Esse é o típico dia de trânsito caótico. Semáforos param de funcionar – desconfio que substituem os componentes de metal por açúcar nesses equipamentos –, pequenos acidentes deixam pistas bloqueadas, pontos de alagamento dificultam o fluxo de veículos e por ai vai. Mas, um fresta de esperança pode surgir num cruzamento qualquer e o dia fica menos cinza, com toda certeza.
Passava por uma rua de pouco movimento, mas com um cruzamento daqueles bem chatinhos, onde fica difícil atravessar pela falta de visibilidade. Vários carros vinham no sentido contrário ao meu, quando um deles parou e sinalizou com o farol alto, como quem diz “pode seguir, eu espero, também estou sem pressa”. Pensei, “meu dia de sorte”. Isso é tão raro que a gente fica até sorrindo a toa.
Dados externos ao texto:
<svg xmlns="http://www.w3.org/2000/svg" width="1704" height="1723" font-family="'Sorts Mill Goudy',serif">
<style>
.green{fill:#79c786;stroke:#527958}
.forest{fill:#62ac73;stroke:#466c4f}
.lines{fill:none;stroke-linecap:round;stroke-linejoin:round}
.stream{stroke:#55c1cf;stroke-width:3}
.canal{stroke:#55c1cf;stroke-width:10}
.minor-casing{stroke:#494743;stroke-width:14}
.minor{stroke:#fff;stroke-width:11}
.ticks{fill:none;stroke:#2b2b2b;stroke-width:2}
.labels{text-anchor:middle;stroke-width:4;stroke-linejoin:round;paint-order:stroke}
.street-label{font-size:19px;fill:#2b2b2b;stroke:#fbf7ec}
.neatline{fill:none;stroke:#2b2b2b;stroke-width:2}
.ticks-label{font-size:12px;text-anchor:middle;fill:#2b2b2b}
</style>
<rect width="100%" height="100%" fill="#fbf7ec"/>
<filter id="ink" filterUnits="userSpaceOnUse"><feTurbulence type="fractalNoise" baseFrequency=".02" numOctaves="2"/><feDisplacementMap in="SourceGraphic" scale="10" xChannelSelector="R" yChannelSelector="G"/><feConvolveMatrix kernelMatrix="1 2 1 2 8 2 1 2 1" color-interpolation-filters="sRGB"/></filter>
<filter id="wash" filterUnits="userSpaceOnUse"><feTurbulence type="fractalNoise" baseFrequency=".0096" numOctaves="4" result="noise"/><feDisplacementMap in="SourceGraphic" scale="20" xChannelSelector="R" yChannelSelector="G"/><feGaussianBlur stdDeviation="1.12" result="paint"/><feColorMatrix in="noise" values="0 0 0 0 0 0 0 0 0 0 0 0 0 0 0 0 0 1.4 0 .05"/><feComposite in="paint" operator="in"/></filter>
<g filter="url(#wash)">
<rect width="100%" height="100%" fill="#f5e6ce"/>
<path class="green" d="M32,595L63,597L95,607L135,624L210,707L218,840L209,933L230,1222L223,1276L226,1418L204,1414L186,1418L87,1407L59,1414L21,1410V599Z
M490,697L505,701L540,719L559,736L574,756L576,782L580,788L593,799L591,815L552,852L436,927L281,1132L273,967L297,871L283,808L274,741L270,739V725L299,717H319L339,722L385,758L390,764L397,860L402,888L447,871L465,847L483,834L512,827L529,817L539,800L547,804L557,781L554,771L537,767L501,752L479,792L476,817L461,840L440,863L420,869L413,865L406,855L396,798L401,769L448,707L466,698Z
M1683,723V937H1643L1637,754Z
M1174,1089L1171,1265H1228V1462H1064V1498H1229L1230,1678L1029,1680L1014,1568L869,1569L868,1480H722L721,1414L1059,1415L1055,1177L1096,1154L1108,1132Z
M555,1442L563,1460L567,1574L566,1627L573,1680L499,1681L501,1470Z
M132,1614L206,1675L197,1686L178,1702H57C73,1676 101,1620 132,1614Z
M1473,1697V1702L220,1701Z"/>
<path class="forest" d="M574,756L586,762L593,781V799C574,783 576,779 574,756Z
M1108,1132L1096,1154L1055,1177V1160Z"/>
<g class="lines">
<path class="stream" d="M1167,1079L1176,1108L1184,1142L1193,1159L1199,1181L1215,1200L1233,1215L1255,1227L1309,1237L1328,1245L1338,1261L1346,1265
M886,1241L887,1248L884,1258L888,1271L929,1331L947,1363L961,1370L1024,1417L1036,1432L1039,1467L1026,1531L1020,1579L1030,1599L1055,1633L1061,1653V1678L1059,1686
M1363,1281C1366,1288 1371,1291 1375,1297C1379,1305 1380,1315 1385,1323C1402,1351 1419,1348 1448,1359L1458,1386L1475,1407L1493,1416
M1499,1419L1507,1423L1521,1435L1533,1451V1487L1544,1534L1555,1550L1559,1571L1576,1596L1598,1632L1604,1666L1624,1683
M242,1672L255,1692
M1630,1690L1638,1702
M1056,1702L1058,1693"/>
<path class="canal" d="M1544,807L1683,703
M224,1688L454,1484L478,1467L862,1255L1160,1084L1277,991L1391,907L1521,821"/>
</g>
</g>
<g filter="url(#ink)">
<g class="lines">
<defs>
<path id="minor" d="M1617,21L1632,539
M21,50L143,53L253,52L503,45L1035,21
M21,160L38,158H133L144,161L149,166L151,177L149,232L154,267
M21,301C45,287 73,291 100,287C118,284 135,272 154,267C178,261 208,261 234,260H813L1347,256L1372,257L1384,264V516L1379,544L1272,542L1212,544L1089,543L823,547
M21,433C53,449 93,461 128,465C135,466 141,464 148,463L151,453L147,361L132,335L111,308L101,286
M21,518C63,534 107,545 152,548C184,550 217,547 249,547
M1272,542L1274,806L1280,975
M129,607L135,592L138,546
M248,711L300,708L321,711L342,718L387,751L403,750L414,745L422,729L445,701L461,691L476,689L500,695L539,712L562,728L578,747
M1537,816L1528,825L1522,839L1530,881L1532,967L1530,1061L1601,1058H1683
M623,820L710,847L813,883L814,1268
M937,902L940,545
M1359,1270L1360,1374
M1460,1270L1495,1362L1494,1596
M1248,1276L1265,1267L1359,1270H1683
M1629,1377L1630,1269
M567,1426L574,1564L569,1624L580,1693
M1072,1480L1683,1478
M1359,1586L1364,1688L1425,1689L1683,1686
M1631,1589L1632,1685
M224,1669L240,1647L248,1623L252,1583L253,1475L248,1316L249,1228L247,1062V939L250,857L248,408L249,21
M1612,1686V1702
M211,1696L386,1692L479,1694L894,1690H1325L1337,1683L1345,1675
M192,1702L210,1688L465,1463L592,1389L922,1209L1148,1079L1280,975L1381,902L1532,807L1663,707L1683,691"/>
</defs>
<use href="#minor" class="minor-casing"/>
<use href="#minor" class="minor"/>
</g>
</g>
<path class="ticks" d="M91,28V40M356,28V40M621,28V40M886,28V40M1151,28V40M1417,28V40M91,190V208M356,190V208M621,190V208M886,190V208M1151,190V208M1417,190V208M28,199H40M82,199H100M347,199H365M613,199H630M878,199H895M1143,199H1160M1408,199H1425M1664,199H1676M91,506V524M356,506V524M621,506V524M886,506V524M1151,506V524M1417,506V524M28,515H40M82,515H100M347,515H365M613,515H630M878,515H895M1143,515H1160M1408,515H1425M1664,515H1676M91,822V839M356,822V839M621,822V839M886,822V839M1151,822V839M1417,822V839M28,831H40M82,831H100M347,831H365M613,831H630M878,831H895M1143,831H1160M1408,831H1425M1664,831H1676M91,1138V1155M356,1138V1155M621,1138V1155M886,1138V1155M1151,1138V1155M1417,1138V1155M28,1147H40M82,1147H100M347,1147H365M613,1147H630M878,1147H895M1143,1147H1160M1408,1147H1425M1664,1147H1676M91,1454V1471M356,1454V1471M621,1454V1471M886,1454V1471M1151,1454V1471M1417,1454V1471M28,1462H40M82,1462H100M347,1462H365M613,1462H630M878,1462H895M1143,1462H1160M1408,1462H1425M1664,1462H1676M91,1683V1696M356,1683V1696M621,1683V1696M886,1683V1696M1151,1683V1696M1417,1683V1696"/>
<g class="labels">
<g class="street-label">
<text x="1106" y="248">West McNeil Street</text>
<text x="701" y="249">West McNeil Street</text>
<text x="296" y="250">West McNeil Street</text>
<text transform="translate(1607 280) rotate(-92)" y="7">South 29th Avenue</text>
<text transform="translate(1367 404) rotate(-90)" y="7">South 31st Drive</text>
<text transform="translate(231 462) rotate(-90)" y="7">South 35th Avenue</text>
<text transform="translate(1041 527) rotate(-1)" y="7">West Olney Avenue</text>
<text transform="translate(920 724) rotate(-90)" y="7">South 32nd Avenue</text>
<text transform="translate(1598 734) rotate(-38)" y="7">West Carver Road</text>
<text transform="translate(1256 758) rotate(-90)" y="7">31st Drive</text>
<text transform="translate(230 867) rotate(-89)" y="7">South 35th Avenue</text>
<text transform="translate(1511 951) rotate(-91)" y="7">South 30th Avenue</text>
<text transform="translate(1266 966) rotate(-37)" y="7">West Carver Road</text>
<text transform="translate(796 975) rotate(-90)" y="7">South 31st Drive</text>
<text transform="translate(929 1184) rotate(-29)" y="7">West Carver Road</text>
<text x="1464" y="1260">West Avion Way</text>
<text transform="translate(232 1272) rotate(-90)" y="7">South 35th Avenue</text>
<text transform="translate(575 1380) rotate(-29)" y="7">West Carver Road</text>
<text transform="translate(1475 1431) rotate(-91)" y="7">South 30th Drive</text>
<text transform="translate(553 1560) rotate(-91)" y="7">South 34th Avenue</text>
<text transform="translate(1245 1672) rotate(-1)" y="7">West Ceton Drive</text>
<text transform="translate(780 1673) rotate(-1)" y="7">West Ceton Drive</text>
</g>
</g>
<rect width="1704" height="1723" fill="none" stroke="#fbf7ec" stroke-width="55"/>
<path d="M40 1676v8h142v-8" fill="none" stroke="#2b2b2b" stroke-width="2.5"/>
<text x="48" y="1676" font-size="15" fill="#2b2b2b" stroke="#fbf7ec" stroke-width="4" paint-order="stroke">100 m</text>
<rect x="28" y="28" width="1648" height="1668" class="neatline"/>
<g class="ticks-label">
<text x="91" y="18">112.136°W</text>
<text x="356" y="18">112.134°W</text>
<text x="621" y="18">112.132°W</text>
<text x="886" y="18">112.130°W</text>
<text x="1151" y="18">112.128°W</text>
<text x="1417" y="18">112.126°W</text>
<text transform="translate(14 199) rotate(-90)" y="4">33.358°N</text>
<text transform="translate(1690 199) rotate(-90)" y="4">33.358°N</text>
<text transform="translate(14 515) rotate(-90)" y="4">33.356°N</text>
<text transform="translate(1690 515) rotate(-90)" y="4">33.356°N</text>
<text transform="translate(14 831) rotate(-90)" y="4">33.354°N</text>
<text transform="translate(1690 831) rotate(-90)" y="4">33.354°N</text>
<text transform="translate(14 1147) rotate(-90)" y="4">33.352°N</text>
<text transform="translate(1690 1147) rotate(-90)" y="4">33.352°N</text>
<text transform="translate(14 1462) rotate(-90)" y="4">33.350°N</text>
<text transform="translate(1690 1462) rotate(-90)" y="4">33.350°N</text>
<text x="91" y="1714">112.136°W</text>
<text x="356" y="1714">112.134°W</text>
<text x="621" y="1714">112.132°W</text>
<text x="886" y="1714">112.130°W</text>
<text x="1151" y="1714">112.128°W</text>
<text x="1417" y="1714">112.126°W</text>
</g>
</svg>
Continuo meu caminho e viro a direita e a direita de novo. Entro numa rua estreita com carros estacionados dos dois lados. Impossível passar um veículo grande, mal tem espaço para um carro pequeno. Mas, é mão dupla e na outra direção vinha alguém. Penso, “agora vou ter de dar ré, na esquina mesmo”. Então, a magia da gentileza se repete, o farol alto indica mais uma vez “ei, pode passar, eu espero”. Como assim? Duas gentilezas dessas em menos de 200 metros?
Pois é, fico feliz que vez ou outra a solidariedade, a gentileza e a boa educação tomam conta daquela peça atrás do volante. Num espaço público marcado pela disputa e pelo conflito, quando algo assim acontece temos de comemorar!!!
* Mara Rovida é jornalista, doutoranda no PPGCOM da ECA-USP e membro do Grupo de Pesquisa do CNPQ Comunicação e Sociedade do Espetáculo.